La Corte ha, però, negato fondatezza all’assunto posto dai ricorrenti circa la cd. ignoranza inevitabile. Essa, infatti, si applica al cittadino “comune”, non anche a quei soggetti che per il ruolo rivestito o l’attività svolta sono destinatari di un dovere di informazione ed aggiornamento costanti118. A nulla è rilevato, peraltro, il ridotto termine per adempiere a disposizione del contribuente, che va dall’entrata in vigore della legge alla scadenza prevista per il versamento; a tal fine la Cassazione ha richiamato la già citata pronuncia della Corte costituzionale119.

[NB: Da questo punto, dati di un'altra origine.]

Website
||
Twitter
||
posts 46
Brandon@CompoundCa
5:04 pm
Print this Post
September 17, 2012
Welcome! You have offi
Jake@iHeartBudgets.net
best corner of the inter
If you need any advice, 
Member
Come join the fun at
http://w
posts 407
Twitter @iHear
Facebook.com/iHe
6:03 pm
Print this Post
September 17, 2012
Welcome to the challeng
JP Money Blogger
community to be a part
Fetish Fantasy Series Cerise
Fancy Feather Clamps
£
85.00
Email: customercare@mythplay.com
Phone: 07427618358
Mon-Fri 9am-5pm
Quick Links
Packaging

118 Nella richiamata sentenza n. 18757 del 2012, il ricorrente rilevava che, circa la

componente attiva della condotta, ossia la certificazione, essa si era realizzata interamente nel 2004, cioè prima dell’entrata in vigore dell’art. 10-bis. In quel momento, dunque, il contribuente non poteva conoscere le conseguenze cui sarebbe andato incontro. La Terza Sezione riconosceva come fondato il motivo, poiché contrariamente vi sarebbe stata una violazione del principio di colpevolezza, così come enucleato dalla celebre sentenza n. 364 del 1988 della Corte costituzionale.

119 Cfr., ordinanze Corte costituzionale, nn. 224 del 2011 e 25 del 2012. In particolare,

il termine per adempiere riconosciuto ai soggetti in questione è congruo e non lesivo del principio di uguaglianza. Può, infatti, il legislatore prevedere il medesimo trattamento sanzionatorio per soggetti che dispongono di termini diversi, rimettendo poi al giudice, in virtù dei poteri riconosciutigli dall’ordinamento, la possibilità di valutare la diversità del termine ai fini della determinazione in concreto della pena da irrogare.